Let's start from the bottom and work our way up. At the bottom of the window, you can specify which color you want to use for "replaced," "inserted," and "deleted" words. Personally, I played around with different colors and found myself going right back to the defaults. Cyan is light enough to highlight a word without making it hard to read, yet dark enough to stand out. I found other colors either to be too dark or too light. Red and blue are bright enough to make the vertical line and underline styles stand out, so I've kept them as well. But hey, if you find other colors work better for you, the option is there to change them.

In the middle section of the dialog, you can specify whether or not you want certain word attributes to be ignored. At times, you may want to highlight differences in case (is it "Lord" or "lord," for example), but in most cases, it's an incidental difference that should be ignored. The same goes for punctuation, Greek accents and breathing marks, Hebrew vowel points, and Hebrew cantillation. Depending on what kinds of differences you want to focus on, you can include or exclude any of these attributes from consideration.

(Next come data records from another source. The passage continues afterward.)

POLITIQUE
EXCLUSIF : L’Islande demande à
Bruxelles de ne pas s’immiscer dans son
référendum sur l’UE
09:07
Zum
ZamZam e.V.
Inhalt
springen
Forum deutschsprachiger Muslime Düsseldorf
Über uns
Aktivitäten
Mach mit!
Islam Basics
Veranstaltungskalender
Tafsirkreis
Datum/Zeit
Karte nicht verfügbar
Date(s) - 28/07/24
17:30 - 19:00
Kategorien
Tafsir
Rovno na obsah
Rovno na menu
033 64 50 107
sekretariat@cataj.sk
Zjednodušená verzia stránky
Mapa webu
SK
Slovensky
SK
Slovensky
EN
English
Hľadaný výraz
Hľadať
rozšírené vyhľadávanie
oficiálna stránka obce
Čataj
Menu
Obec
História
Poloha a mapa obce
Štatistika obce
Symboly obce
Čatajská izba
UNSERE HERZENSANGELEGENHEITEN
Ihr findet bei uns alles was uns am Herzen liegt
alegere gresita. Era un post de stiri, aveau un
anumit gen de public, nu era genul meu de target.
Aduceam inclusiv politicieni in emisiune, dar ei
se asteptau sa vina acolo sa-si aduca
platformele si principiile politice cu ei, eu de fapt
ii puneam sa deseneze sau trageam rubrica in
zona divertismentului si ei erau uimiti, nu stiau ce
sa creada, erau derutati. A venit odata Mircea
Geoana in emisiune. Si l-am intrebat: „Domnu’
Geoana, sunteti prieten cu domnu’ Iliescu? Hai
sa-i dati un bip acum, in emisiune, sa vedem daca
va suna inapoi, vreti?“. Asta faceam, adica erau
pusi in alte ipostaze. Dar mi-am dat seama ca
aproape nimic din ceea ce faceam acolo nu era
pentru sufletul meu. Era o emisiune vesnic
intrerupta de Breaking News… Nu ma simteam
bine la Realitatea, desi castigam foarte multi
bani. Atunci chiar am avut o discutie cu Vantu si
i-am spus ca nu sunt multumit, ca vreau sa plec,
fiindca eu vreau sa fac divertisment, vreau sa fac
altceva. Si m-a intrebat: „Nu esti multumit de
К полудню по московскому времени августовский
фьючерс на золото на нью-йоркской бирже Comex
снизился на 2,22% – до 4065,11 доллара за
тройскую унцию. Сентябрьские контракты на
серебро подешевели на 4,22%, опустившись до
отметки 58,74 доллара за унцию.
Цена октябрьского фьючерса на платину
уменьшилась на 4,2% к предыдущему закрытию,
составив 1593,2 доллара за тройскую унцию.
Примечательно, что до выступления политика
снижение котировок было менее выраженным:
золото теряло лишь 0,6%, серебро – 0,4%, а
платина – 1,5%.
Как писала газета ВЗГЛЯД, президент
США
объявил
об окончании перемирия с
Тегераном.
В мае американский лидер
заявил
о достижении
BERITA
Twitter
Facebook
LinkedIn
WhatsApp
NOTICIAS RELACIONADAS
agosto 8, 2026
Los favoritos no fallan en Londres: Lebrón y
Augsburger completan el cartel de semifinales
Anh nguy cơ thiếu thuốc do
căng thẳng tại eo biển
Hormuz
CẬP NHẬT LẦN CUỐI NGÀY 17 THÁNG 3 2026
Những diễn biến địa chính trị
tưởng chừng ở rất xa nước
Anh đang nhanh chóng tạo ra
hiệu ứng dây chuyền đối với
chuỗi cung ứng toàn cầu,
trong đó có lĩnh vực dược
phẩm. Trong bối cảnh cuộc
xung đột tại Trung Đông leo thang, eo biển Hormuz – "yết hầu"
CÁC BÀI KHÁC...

Where things really get interesting is with the Compare pop-up at the top of the dialog. The default setting is to compare Words. That means that Accordance will highlight the differences in words as they appear in the text. Here's an example of a text comparison of Matthew 1 in the Nestle-Aland Greek New Testament (GNT-T) and the Textus Receptus (GNT-TR).

Because I have the Compare pop-up set to Words and the Ignore Greek accents and breathing marks unchecked, Accordance highlights words like egennesen in the GNT-T and egennese (lacking the final nu) in GNT-TR. It also highlights names like Phares and Zara in verse 3, which only differ in the way they are accented in each text.

Now look what happens when I change the Compare pop-up in the Preferences from Words to Lemmas.

As you can see, there are far fewer differences highlighted, because Accordance is only looking for words which differ with respect to their lemmas or lexical forms. Consequently, the eggenesen/eggenese difference is ignored, because both words are tagged with the lexical form gennao. The names which have remained highlighted are those in which the lexical form differs between texts.

Not only can you compare Words and Lemmas in grammatically-tagged texts; you can also compare the tagging itself. Here's what happens when I choose Tags in the Compare pop-up of the Compare Text Preferences:

Here, even though the Words and Lemmas may differ at many places, the only differences which are highlighted are those words which are actually tagged differently. In this case, that only includes the GNT-TR's addition of ho Basileus in Matthew 1:6. For a somewhat different example, take a look at Luke 2:14:

In the GNT-T, eudokia, "good will," appears in the genitive case, while in the GNT-TR it is nominative. This little difference in case is why the KJV (which is based on the TR) reads "peace, goodwill to men," while newer translations based on the Nestle-Aland text read something like "Peace among those with whom he is pleased" (literally: "peace to men of goodwill").

The ability to change the basis of text comparisons from the words as they appear in the text to the lexical forms and grammatical characteristics with which they have been tagged is perhaps the most powerful aspect of Accordance's text comparison feature. If you're interested in comparing parallel texts and translations, be sure to play with all the options in the Compare Texts Preferences.